FuzzyWuzzy is a library of Python which is used for string matching. It can be used to match well names used in Corva and a customer’s system.
An example of mismatching names: “J. Leviathon 19-18HC #1 ALT” and “J Leviathon 19-18HC No. 1-ALT”. FuzzyWuzzy helps to identify that these two names refer to the same well.
To use fuzzywuzzy library add it to requirements.txt
fuzzywuzzy~=0.18.0
The function below takes two arguments:
-
a pattern string (Corva’s well name)
-
a list of candidates for matching (customer’s well names)
A return value is the index of a name from the list of candidates that matches the pattern in the best way.

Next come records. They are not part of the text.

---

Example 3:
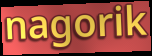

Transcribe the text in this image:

nagorik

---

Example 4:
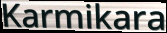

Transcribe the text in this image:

Karmikara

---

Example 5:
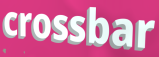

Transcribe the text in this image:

crossbar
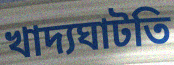
খাদ্যঘাটতি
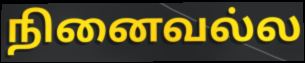
நினைவல்ல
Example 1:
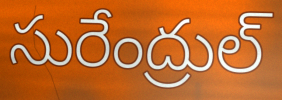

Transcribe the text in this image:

సురేంద్రుల్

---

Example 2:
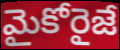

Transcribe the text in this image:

మైకోరైజే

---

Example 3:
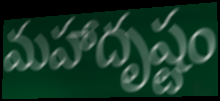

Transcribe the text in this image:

మహాదృష్టం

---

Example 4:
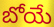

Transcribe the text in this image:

బోయే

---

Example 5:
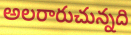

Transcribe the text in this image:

అలరారుచున్నది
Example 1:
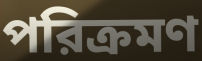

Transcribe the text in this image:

পরিক্রমণ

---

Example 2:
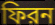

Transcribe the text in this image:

ফিরন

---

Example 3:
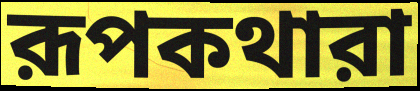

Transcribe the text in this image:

রূপকথারা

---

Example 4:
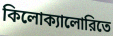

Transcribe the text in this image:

কিলোক্যালোরিতে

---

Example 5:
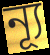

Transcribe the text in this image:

ন্যূ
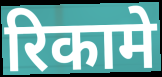
रिकामे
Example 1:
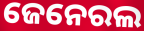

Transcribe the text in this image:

ଜେନେରଲ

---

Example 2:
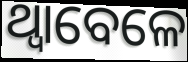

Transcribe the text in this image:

ଥ୍ବାବେଳେ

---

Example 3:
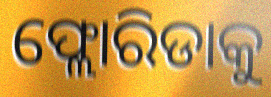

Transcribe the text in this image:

ଫ୍ଲୋରିଡାକୁ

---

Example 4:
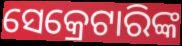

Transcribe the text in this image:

ସେକ୍ରେଟାରିଙ୍କ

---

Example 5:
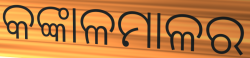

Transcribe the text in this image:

କଙ୍କାଳମାଳର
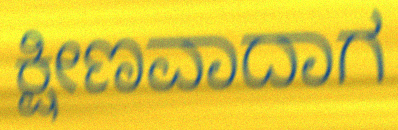
ಕ್ಷೀಣವಾದಾಗ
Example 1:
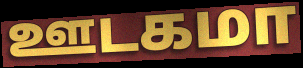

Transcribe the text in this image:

ஊடகமா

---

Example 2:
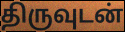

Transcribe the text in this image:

திருவுடன்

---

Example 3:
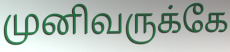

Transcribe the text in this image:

முனிவருக்கே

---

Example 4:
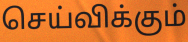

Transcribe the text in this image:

செய்விக்கும்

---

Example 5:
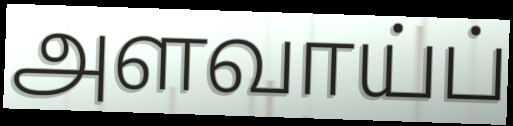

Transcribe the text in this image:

அளவாய்ப்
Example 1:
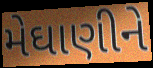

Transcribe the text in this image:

મેઘાણીને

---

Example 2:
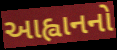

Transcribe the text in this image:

આહ્વાનનો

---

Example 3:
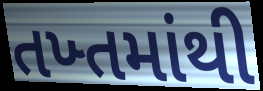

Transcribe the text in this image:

તખ્તમાંથી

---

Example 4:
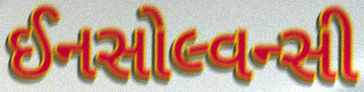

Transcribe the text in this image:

ઈનસોલ્વન્સી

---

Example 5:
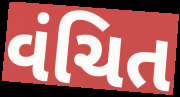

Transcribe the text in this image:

વંચિત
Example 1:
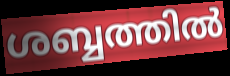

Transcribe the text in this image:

ശബ്ബത്തിൽ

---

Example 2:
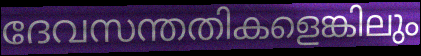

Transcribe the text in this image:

ദേവസന്തതികളെങ്കിലും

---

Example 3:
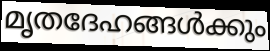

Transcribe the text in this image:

മൃതദേഹങ്ങൾക്കും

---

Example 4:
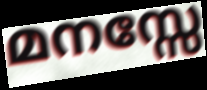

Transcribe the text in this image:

മനസ്സേ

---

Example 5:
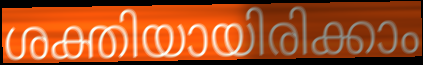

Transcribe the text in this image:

ശക്തിയായിരിക്കാം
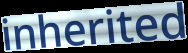
inherited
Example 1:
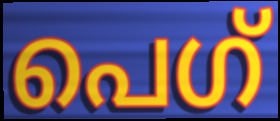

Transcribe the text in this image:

പെഗ്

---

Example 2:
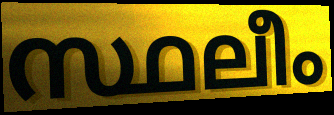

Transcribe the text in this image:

സ്ഥലീം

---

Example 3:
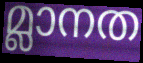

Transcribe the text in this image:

മ്ലാനത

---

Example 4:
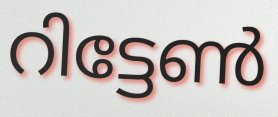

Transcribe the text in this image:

റിട്ടേൺ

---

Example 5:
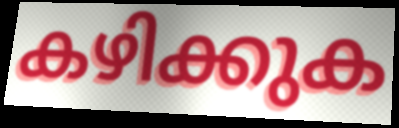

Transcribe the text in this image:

കഴിക്കുക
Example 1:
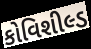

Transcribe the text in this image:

કોવિશીલ્ડ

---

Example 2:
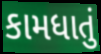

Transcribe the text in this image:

કામધાતું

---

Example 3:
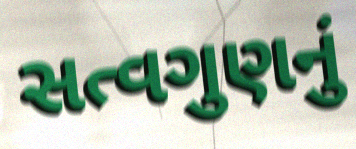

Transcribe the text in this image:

સત્વગુણનું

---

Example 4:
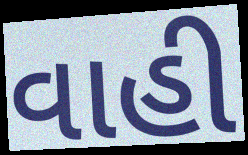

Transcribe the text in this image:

def name_matching(name: str, candidates: List) -> int:
ratios = process.extractWithoutOrder(name, candidates)
ratios = list(ratios)
highest_ratio = ratios[0][1]
highest = ratios[0][0]
highest_ratio_index = 0
for i in range(1, len(ratios)):
if ratios[i][1] > highest_ratio:
highest_ratio_index = i
highest_ratio = ratios[i][1]
highest = ratios[i][0]
if highest_ratio <= 67:
Logger.info(f"Warning: The probability that '{name}' \
and '{highest}' is the same well is <= 67: {highest_ratio}")
return highest_ratio_index
Name matching usage
An example of usage name_matching usage
corva_well_name = "J Leviathon 19-18HC No. 1-ALT"
# data for multiple wells
customer_data = [
{
"id": 433,
"name": "Blanco 777H",
"date_created": "2020-05-10T18:11:42Z",
"data": {}
},
{
"id": 843,
"name": "White 1",
"date_created": "2021-06-11T18:09:17Z",
"data": {}
},
{
"id": 845,
"name": "J. Leviathon 19-18HC #1 ALT",
"date_created": "2021-06-11T18:09:17.644528Z",
"data": {}
}
]
# create a list of candidates
candidates = [item["name"] for item in customer_data]
# find the index of the best match
best_match_index = name_matching(corva_well_name, candidates)
# extract data for the target well
data = customer_data[best_match_index]["data"]
Name matching function
This function can be used to match any other entities (e.g. names of fields, properties, etc).
It writes to the log a warning if the probability that the best match refers to the same entity as the pattern is less than 67%.